Keeping the ‘gems you haven’t heard of’ theme going we’re heading into unknown territory for a tall tale filled with pure pulp pleasure – welcome to Forgotten Friday Flick! This week’s selection is surprisingly all about the forgotten, focusing on a former military man who goes to some drastic measures to remind people in power that selfless soldiers will not be ignored. Featuring an iconic actor in his early days and one sensational score to boot, guns, grenades, tripwires and camouflage all work in tandem to prove that…The Park Is Mine!
Mitch is a man who having problems adjusting to life back home in America. As former Vietnam vet with the US Army, the ailing military man can’t hold a menial job, is estranged from his wife and son whom he owes support and feels that his country has turned its back on him. But one day an old army buddy who has just committed suicide while battling cancer sends him a strange letter. Seems before he was diagnosed he set a plan in motion involving the taking over of New York’s Central Park by non-lethal means in order to illicit attention and respect for the sacrifices made by his fellow soldiers and with the letter has passed it on to Mitch. Weary and at the end of his rope, Mitch decides to ultimately pick up where his pal left off and proceeds to isolate himself inside the park for a period of three days leading to Veteran’s Day. But with a camera toting female reporter in tow, a gaggle of law enforcement hot on his heels and even a few soldiers for hire thrown into the mix, can Mitch keep both the park and his own sanity under control?
If the above description for The Park is Mine sounds a tad cheesy it’s because frankly it is. Designed merely as a fluffy piece of pure cinematic escapism, there may not be a mind blowing dramatic message at the forefront, but there’s nevertheless a ton of fun fromage within the flick. From the great gamey territory securing tactics (Mitch uses everything from spiral barbed wire to large hidden sink holes!) to the highly improbable moves of the mayor’s office to rid the park of his presence (let’s hire a former Viet Cong to get him!), the seemingly silly story framework here is merely used as an outer shell to house a lot of cool explosions, gunplay and general military mayhem that’s a hoot. Not that there aren’t at least a few moments of quiet character reflection, but The Park is Mine knows exactly what kind of flick it is and makes no apologies for keeping the surface stuff simple and savory. (Director Steven Hilliard Stern even employs the soothing sounds of 80’s icons Tangerine Dream to keep the movie mood going!)

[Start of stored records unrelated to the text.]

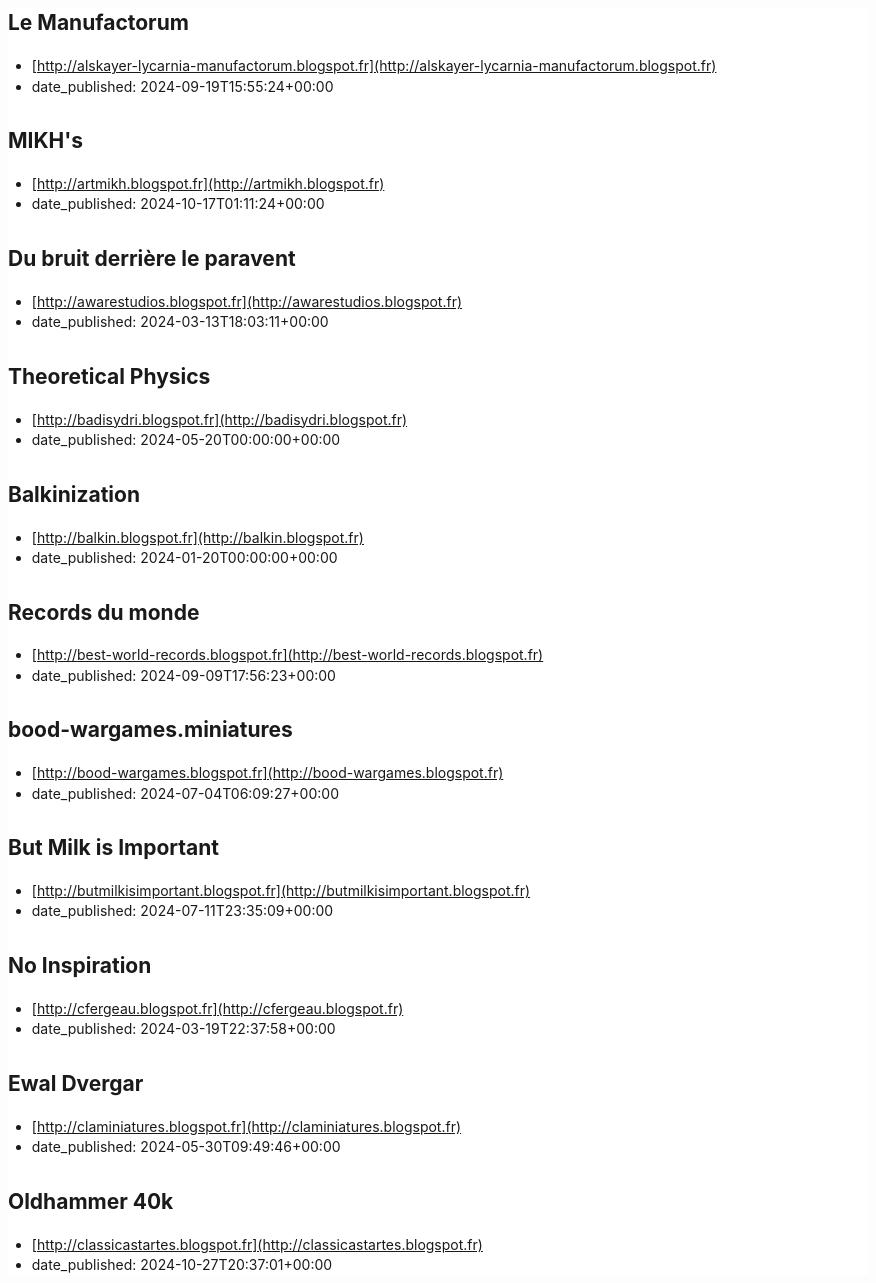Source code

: ## Le Manufactorum
 - [http://alskayer-lycarnia-manufactorum.blogspot.fr](http://alskayer-lycarnia-manufactorum.blogspot.fr)
 - date_published: 2024-09-19T15:55:24+00:00

 ## MIKH's
 - [http://artmikh.blogspot.fr](http://artmikh.blogspot.fr)
 - date_published: 2024-10-17T01:11:24+00:00

 ## Du bruit derrière le paravent
 - [http://awarestudios.blogspot.fr](http://awarestudios.blogspot.fr)
 - date_published: 2024-03-13T18:03:11+00:00

 ## Theoretical Physics
 - [http://badisydri.blogspot.fr](http://badisydri.blogspot.fr)
 - date_published: 2024-05-20T00:00:00+00:00

 ## Balkinization
 - [http://balkin.blogspot.fr](http://balkin.blogspot.fr)
 - date_published: 2024-01-20T00:00:00+00:00

 ## Records du monde
 - [http://best-world-records.blogspot.fr](http://best-world-records.blogspot.fr)
 - date_published: 2024-09-09T17:56:23+00:00

 ## bood-wargames.miniatures
 - [http://bood-wargames.blogspot.fr](http://bood-wargames.blogspot.fr)
 - date_published: 2024-07-04T06:09:27+00:00

 ## But Milk is Important
 - [http://butmilkisimportant.blogspot.fr](http://butmilkisimportant.blogspot.fr)
 - date_published: 2024-07-11T23:35:09+00:00

 ## No Inspiration
 - [http://cfergeau.blogspot.fr](http://cfergeau.blogspot.fr)
 - date_published: 2024-03-19T22:37:58+00:00

 ## Ewal Dvergar
 - [http://claminiatures.blogspot.fr](http://claminiatures.blogspot.fr)
 - date_published: 2024-05-30T09:49:46+00:00

 ## Oldhammer 40k
 - [http://classicastartes.blogspot.fr](http://classicastartes.blogspot.fr)
 - date_published: 2024-10-27T20:37:01+00:00
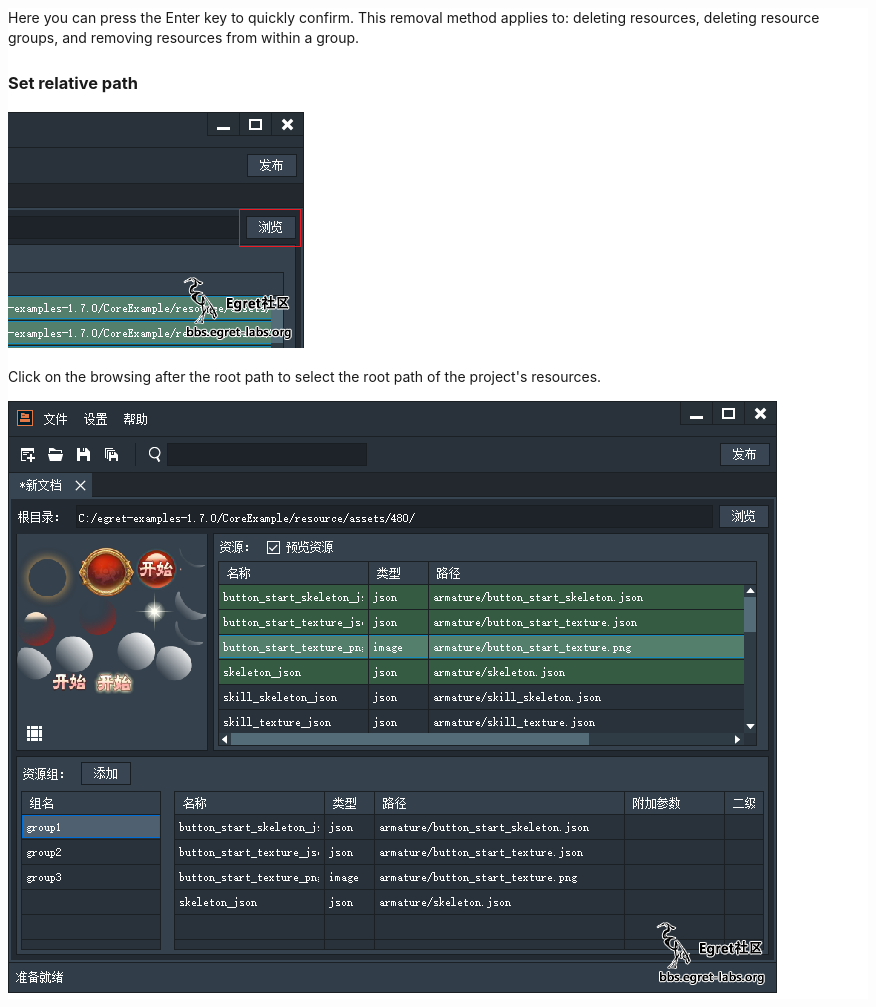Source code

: Here you can press the Enter key to quickly confirm.
This removal method applies to: deleting resources, deleting resource groups, and removing resources from within a group.


### Set relative path

![image](9.png)


Click on the browsing after the root path to select the root path of the project's resources.

![image](10.png)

Of course it helps that Mitch himself is played by an early in his career Tommy Lee Jones, who brings some weird and oddly different faces to his askew army tough guy. There’s the calm character (he seems fairly normal at the beginning!), the skilled soldier (his tactical attention to detail is impressive!) and even the fanatical freak (he has a couple of moments where he looks like he’s gonna lose it – big time!) that all come out to play to keep Jones’s Mitch from being anything but a one-note wonder. (He also made the five-star Black Moon Rising around the same time and created another too-cool-for-school character!) He’s nicely flanked by Helen Shaver as a tough reporter tag-along (you can tell this was the 80’s – there’s an unneeded topless shot!), the surly Yaphet Kotto as an intelligent policeman and especially Jeffrey Comb’s look-a-like Peter Dvorsky as the slimy Deputy Mayor, but of course the heavy lifting is all up to Jones’s portrayal of the lead war wacko and he definitely delivers.
Not exactly brimming over with complete originality this is a film that definitely has roots in the Rambo movies, not to mention cashing in on the whole ‘extreme message movie’ phase (see Turk 182!), but its own beauty lies in the fact that it never strays from its simple story and fully commits no matter how ridiculous things get. (It definitely carries the Roger Corman seal of approval!) The Park is Mine is a movie that makes the inane sane by wisely keeping the audience entertained.